Telles sont, messieurs, les fâcheuses conséquences que produirait, pour les personnes, le principe de l’avancement séparé. Mais, ce qu’il faut surtout considérer ici, c’est l’ordre et la discipline ; je ne puis laisser ignorer à la chambre que, sous ce rapport, l’amendement de la section centrale pourrait avoir des suites déplorables. Les froissements qu’entraîne nécessairement toute innovation ont presque disparu. Je sais bien qu’il existe encore quelques esprits prévenus ; mais en général ceux qui d’abord se croyaient lésés commencent à mieux apprécier les avantages de l’état actuel. Séparer de nouveau leur avancement au-delà de ce qu’autorise la loi relative à cette matière, ce serait séparer leurs intérêts, actuellement confondus ; ce serait rompre le principal lien qui doit les unir, ce serait inévitablement créer deux castes. Au lieu d’une rivalité de zèle pour le service, on verrait surgir à toujours une rivalité de partis.
J’appelle, messieurs, toute l’attention de la chambre sur ce côté de la question qui, à mon avis, doit être pris en bien sérieuse considération.
Aucun corps de l’armée n’a besoin de plus d’union que le corps du génie. C’est cette union qui le rend capable de créer des ressources inattendues, dans les situations imprévues qu’amènent les événements de la guerre. Or, les mesures proposées pourraient jeter, parmi les officiers, une perturbation nouvelle dont les effets se feraient ressentir en toute occasion.
Messieurs, les détails dans lesquels je viens d’entrer, vous démontrent combien d’éléments vous seraient nécessaires pour apprécier les difficultés qu’il s’agit de résoudre.
Que serait-ce donc si vous aviez à peser les titres particuliers de chacun des hommes dont le sort est ici malheureusement remis en question ! C’est cependant ce qu’il faudrait faire pour que vous soyez bien convaincu de toutes les conséquences de votre intervention dans un sujet aussi personnel.
On a dit, messieurs, que la question que nous débattons était fort importante. Oui, elle est fort importante, elle est même d’une haute gravité ; mais ce n’est peut-être pas sous le même point de vue que celui de quelques honorables membres, que je lui donne ce caractère.

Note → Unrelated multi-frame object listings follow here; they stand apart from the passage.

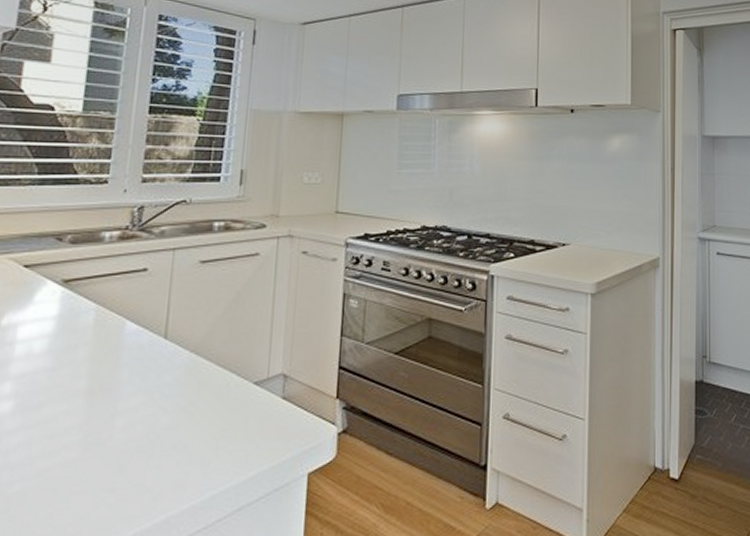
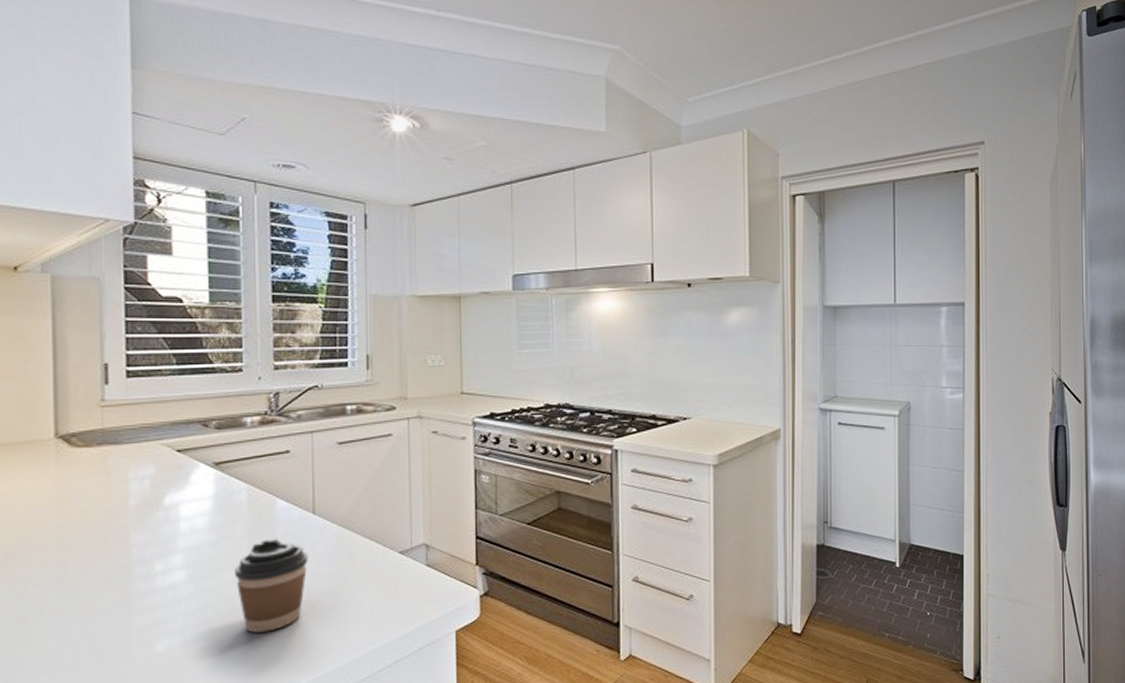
coffee cup: none [67,364,154,474] -> present [233,538,308,633]

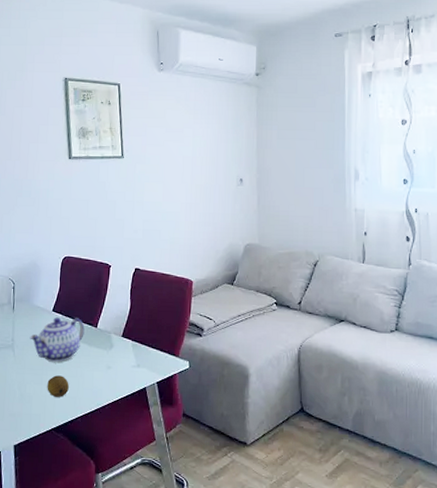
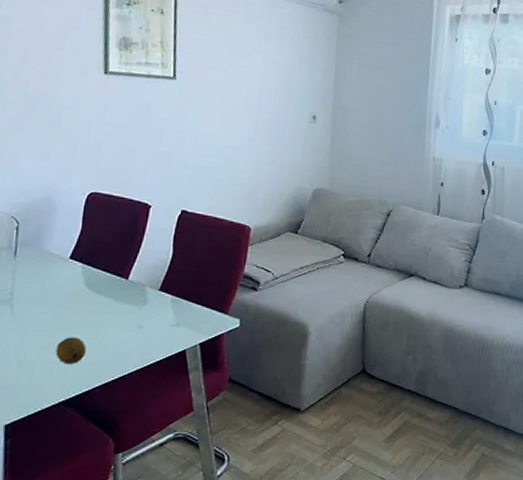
teapot: present [29,317,85,362] -> none [35,266,112,321]

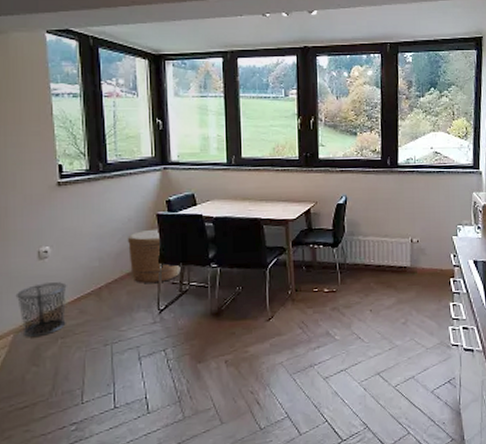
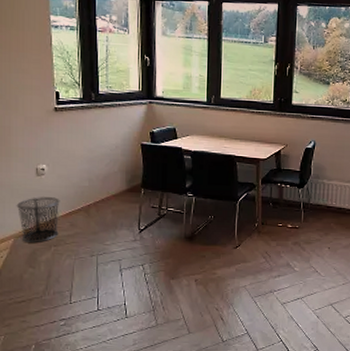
basket: present [127,229,181,284] -> none [114,157,160,206]

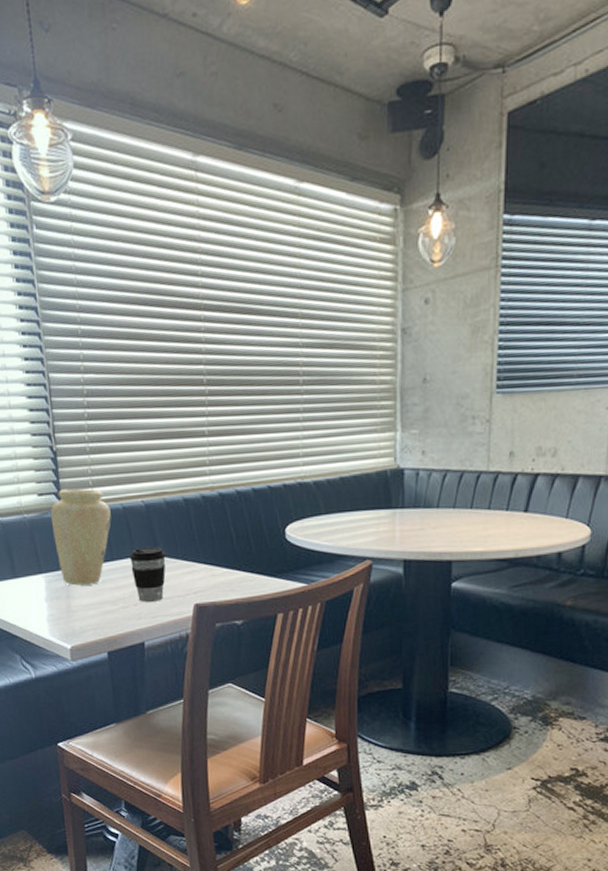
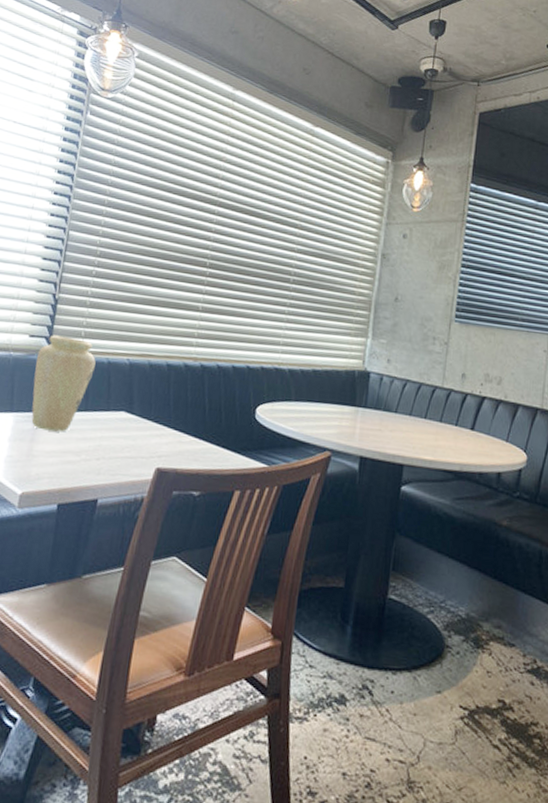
coffee cup: present [129,546,166,602] -> none [101,402,139,459]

Ce n’est pas parce que l’arrêté royal du 4 juin 1842 porterait plus ou moins atteinte à de prétendus droits acquis, qu’elle revêt à mes yeux ce caractère de haute gravité.
Non, messieurs, c’est autre part que, pour moi, elle va puiser son importance. C’est par la manière dont elle a surgi dans le public, c’est par les moyens que l’on a employés hors de cette enceinte, pour lui donner les proportions d’une question législative, qu’elle a beaucoup grandi.
En la décidant, messieurs, contrairement aux intentions du gouvernement, on serait loin de développer de bonnes passions dans l’armée ; à votre insu, j’en ai l’intime conviction, ce serait donner gain de cause à des instincts peu dignes d’avoir d’aussi nobles défenseurs.
Laissez, messieurs, laissez au gouvernement cet ascendant qu’il doit incontestablement conserver sur toutes les parties de la force publique ; laissez-lui la responsabilité de ses actes, surtout quand il s’agit d’ordre et de discipline dans l’armée.
Je le déclare, messieurs, là est pour moi toute l’importance de la question.
- La séance est levée à quatre heures et demie.